• _Requirement_: The response must consist of the lines below from the one with "X172480000Y-145389000D02*" through the one with "X181400000Y-172200000D01*", exactly as they appear and with both ends kept.

• _Design files in text formats_:
====

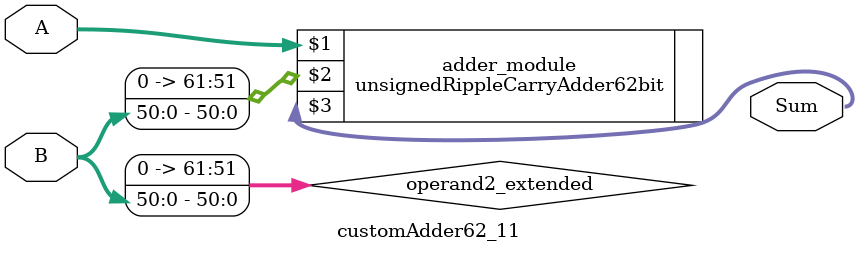
<source format=v>
module customAdder62_11(
                        input [61 : 0] A,
                        input [50 : 0] B,
                        
                        output [62 : 0] Sum
                );

        wire [61 : 0] operand2_extended;
        
        assign operand2_extended =  {11'b0, B};
        
        unsignedRippleCarryAdder62bit adder_module(
            A,
            operand2_extended,
            Sum
        );
        
        endmodule
        
</source>
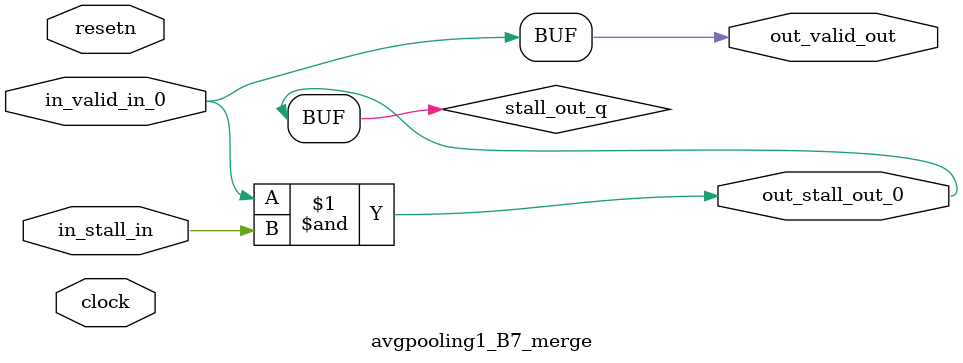
<source format=sv>



(* altera_attribute = "-name AUTO_SHIFT_REGISTER_RECOGNITION OFF; -name MESSAGE_DISABLE 10036; -name MESSAGE_DISABLE 10037; -name MESSAGE_DISABLE 14130; -name MESSAGE_DISABLE 14320; -name MESSAGE_DISABLE 15400; -name MESSAGE_DISABLE 14130; -name MESSAGE_DISABLE 10036; -name MESSAGE_DISABLE 12020; -name MESSAGE_DISABLE 12030; -name MESSAGE_DISABLE 12010; -name MESSAGE_DISABLE 12110; -name MESSAGE_DISABLE 14320; -name MESSAGE_DISABLE 13410; -name MESSAGE_DISABLE 113007; -name MESSAGE_DISABLE 10958" *)
module avgpooling1_B7_merge (
    input wire [0:0] in_stall_in,
    input wire [0:0] in_valid_in_0,
    output wire [0:0] out_stall_out_0,
    output wire [0:0] out_valid_out,
    input wire clock,
    input wire resetn
    );

    wire [0:0] stall_out_q;


    // stall_out(LOGICAL,6)
    assign stall_out_q = in_valid_in_0 & in_stall_in;

    // out_stall_out_0(GPOUT,4)
    assign out_stall_out_0 = stall_out_q;

    // out_valid_out(GPOUT,5)
    assign out_valid_out = in_valid_in_0;

endmodule

</source>
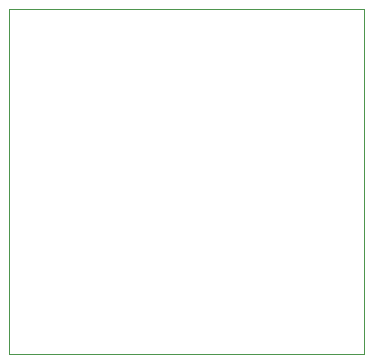
<source format=gbr>
%TF.GenerationSoftware,KiCad,Pcbnew,7.0.7*%
%TF.CreationDate,2023-09-04T20:39:43-04:00*%
%TF.ProjectId,PRJ,50524a2e-6b69-4636-9164-5f7063625858,rev?*%
%TF.SameCoordinates,Original*%
%TF.FileFunction,Profile,NP*%
%FSLAX46Y46*%
G04 Gerber Fmt 4.6, Leading zero omitted, Abs format (unit mm)*
G04 Created by KiCad (PCBNEW 7.0.7) date 2023-09-04 20:39:43*
%MOMM*%
%LPD*%
G01*
G04 APERTURE LIST*
%TA.AperFunction,Profile*%
%ADD10C,0.050000*%
%TD*%
G04 APERTURE END LIST*
D10*
X104500000Y-87500000D02*
X134500000Y-87500000D01*
X134500000Y-116750000D01*
X104500000Y-116750000D01*
X104500000Y-87500000D01*
M02*

</source>
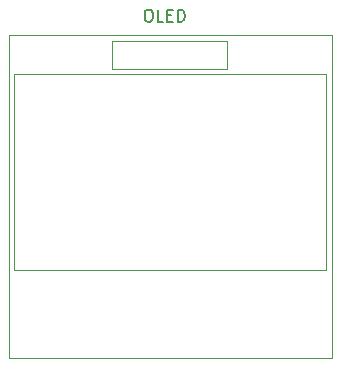
<source format=gbr>
%TF.GenerationSoftware,KiCad,Pcbnew,7.0.5-7.0.5~ubuntu20.04.1*%
%TF.CreationDate,2023-08-02T18:49:19-03:00*%
%TF.ProjectId,condicionamento_BIA_v02,636f6e64-6963-4696-9f6e-616d656e746f,v01*%
%TF.SameCoordinates,Original*%
%TF.FileFunction,Legend,Top*%
%TF.FilePolarity,Positive*%
%FSLAX46Y46*%
G04 Gerber Fmt 4.6, Leading zero omitted, Abs format (unit mm)*
G04 Created by KiCad (PCBNEW 7.0.5-7.0.5~ubuntu20.04.1) date 2023-08-02 18:49:19*
%MOMM*%
%LPD*%
G01*
G04 APERTURE LIST*
%ADD10C,0.150000*%
%ADD11C,0.120000*%
G04 APERTURE END LIST*
D10*
%TO.C,OLED*%
X165747619Y-142754819D02*
X165938095Y-142754819D01*
X165938095Y-142754819D02*
X166033333Y-142802438D01*
X166033333Y-142802438D02*
X166128571Y-142897676D01*
X166128571Y-142897676D02*
X166176190Y-143088152D01*
X166176190Y-143088152D02*
X166176190Y-143421485D01*
X166176190Y-143421485D02*
X166128571Y-143611961D01*
X166128571Y-143611961D02*
X166033333Y-143707200D01*
X166033333Y-143707200D02*
X165938095Y-143754819D01*
X165938095Y-143754819D02*
X165747619Y-143754819D01*
X165747619Y-143754819D02*
X165652381Y-143707200D01*
X165652381Y-143707200D02*
X165557143Y-143611961D01*
X165557143Y-143611961D02*
X165509524Y-143421485D01*
X165509524Y-143421485D02*
X165509524Y-143088152D01*
X165509524Y-143088152D02*
X165557143Y-142897676D01*
X165557143Y-142897676D02*
X165652381Y-142802438D01*
X165652381Y-142802438D02*
X165747619Y-142754819D01*
X167080952Y-143754819D02*
X166604762Y-143754819D01*
X166604762Y-143754819D02*
X166604762Y-142754819D01*
X167414286Y-143231009D02*
X167747619Y-143231009D01*
X167890476Y-143754819D02*
X167414286Y-143754819D01*
X167414286Y-143754819D02*
X167414286Y-142754819D01*
X167414286Y-142754819D02*
X167890476Y-142754819D01*
X168319048Y-143754819D02*
X168319048Y-142754819D01*
X168319048Y-142754819D02*
X168557143Y-142754819D01*
X168557143Y-142754819D02*
X168700000Y-142802438D01*
X168700000Y-142802438D02*
X168795238Y-142897676D01*
X168795238Y-142897676D02*
X168842857Y-142992914D01*
X168842857Y-142992914D02*
X168890476Y-143183390D01*
X168890476Y-143183390D02*
X168890476Y-143326247D01*
X168890476Y-143326247D02*
X168842857Y-143516723D01*
X168842857Y-143516723D02*
X168795238Y-143611961D01*
X168795238Y-143611961D02*
X168700000Y-143707200D01*
X168700000Y-143707200D02*
X168557143Y-143754819D01*
X168557143Y-143754819D02*
X168319048Y-143754819D01*
D11*
X154000000Y-144900000D02*
X181400000Y-144900000D01*
X154000000Y-172200000D02*
X154000000Y-144900000D01*
X154422000Y-148195000D02*
X177522000Y-148195000D01*
X154422000Y-164795000D02*
X154422000Y-148195000D01*
X162701000Y-145389000D02*
X162701000Y-147802000D01*
X162701000Y-145389000D02*
X172480000Y-145389000D01*
X172480000Y-145389000D02*
X172480000Y-147802000D01*
X172480000Y-147802000D02*
X162701000Y-147802000D01*
X177522000Y-148195000D02*
X180608000Y-148195000D01*
X177522000Y-164795000D02*
X154422000Y-164795000D01*
X177522000Y-164795000D02*
X180862000Y-164820000D01*
X180862000Y-148183000D02*
X180608000Y-148195000D01*
X180862000Y-164820000D02*
X180862000Y-148183000D01*
X181400000Y-144900000D02*
X181400000Y-172200000D01*
X181400000Y-172200000D02*
X154000000Y-172200000D01*
%TD*%
M02*

</source>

====

• _Reply to the exercise_:
X172480000Y-145389000D02*
X172480000Y-147802000D01*
X172480000Y-147802000D02*
X162701000Y-147802000D01*
X177522000Y-148195000D02*
X180608000Y-148195000D01*
X177522000Y-164795000D02*
X154422000Y-164795000D01*
X177522000Y-164795000D02*
X180862000Y-164820000D01*
X180862000Y-148183000D02*
X180608000Y-148195000D01*
X180862000Y-164820000D02*
X180862000Y-148183000D01*
X181400000Y-144900000D02*
X181400000Y-172200000D01*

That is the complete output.